The Purpose of EIS

In 2021, it is still remarkable when you hear financial advisers dismissing investment opportunities out of hand. My guesstimate, based on a decade of experience in the financial services sector, is that approximately 30% of advisers in the UK will consider Enterprise Investment Scheme funds as part of their financial planning.  So why are so many advisers dismissing such opportunities and what are they missing out on?

By Andrew Aldridge, Partner at Deepbridge Capital

EIS, Investment, Enterprise Investment Scheme, Funds, tax efficient investments, Andrew Aldridge

One of the potential misnomers is that EIS, and other tax efficient investments such as VCTs and Business Relief propositions, are only for the mega wealthy.  With the pension LTA and tapered annual allowances now affecting many more clients than just ‘the wealthy,’ there is perhaps now a genuine need to consider other tax-efficient structures for a broader range of clients.  With most EIS funds accepting investments as little as ten thousand pounds, there are opportunities for advisers to provide investors with tax-free growth away from pensions without having to commit unwieldy amounts – of course there are a myriad of other tax reliefs with EIS qualifying investments as well, not least 30% income tax relief, CGT deferral, inheritance tax exemption after just two years and loss relief in case everything does go wrong.

There really is no-greater Government giveaway to investors.

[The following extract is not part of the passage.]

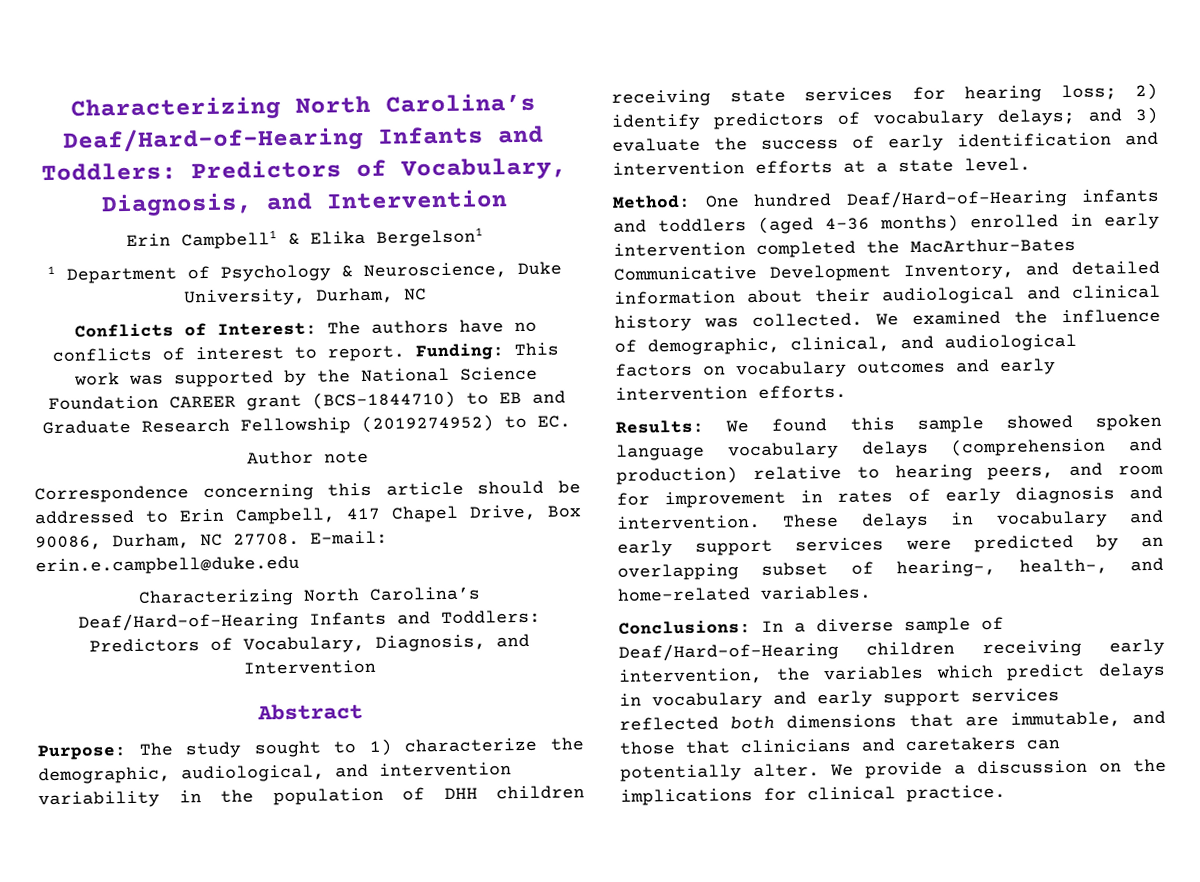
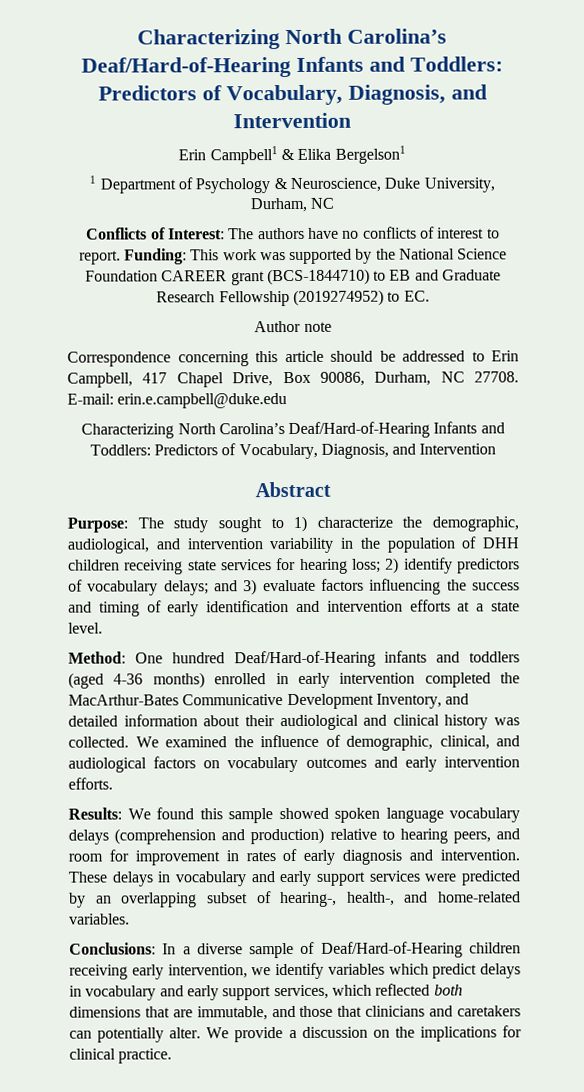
[714,137,839,151] the success -> [321,578,520,595] [68,601,140,617] factors influencing the success and timing
[775,667,811,681] the -> [251,962,324,980] we identify
[971,688,1060,703] services -> [273,984,372,1000] services, which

Let’s take a client who invests £12,000 each year into EIS propositions for five years. If that provides them with diversification across approximately three companies each year, then after five years they will have amassed a private equity portfolio of fifteen growth-focused companies.  Such a portfolio would be minimally correlated to main market fluctuations and could also form part of wider inheritance tax planning.  In fact, to be profitable this portfolio could require as few as four of the companies achieving reasonable growth.  Any other successes in the portfolio are all profit and, importantly, tax-free growth (subject to EIS rules, such as assets being held for a minimum of three years).

One of the additional concerns from advisers is the risk profile of such products. Such funds should absolutely be considered as high risk and illiquid.  However, within a well-balanced and diversified portfolio, there could be opportunities to maintain an appropriate portfolio risk profile whilst including EIS opportunities to create a private equity portfolio.  Of course, such a portfolio could also benefit from the downside protections of tax and loss reliefs. For example, tweaking the balance of a portfolio to include more ‘lower risk’ products, such as bonds, could allow for a small proportion of high risk EIS stocks which provide the potential for significant growth whilst maintaining the overall portfolio risk profile.

So, EIS isn’t just for the super wealthy and is also not just for the world’s risk-takers. EIS could form part of more investors’ portfolios.  So, why else are some advisers still refusing to look at such propositions?  There are various hypotheses but, in reality, it predominately comes down to habit and education.  There have been various changes to the sector over the five years which has meant those advisers used to the historic ‘asset-backed EIS’ funds are perhaps taking time to come to terms with the modern focus of EIS being to support growth-focused companies which are perhaps perceived as being higher risk.

The good news for advisers is that there has probably never been more EIS education available, with providers (including Deepbridge), the main compliance service providers and networks, specialist education providers such as Intelligent Partnership and our trade body the Enterprise Investment Scheme Association (EISA) all providing excellent educational materials and courses.

The thing to remember is the UK Government offers the Enterprise Investment Scheme to UK investors in order to encourage them to support growth-focused companies which are seeking to create jobs and create businesses which will be the economic backbone of the country.  As the economy seeks to recover post-pandemic then EIS has never been more important and should be at the forefront of consideration by financial advisers and investors.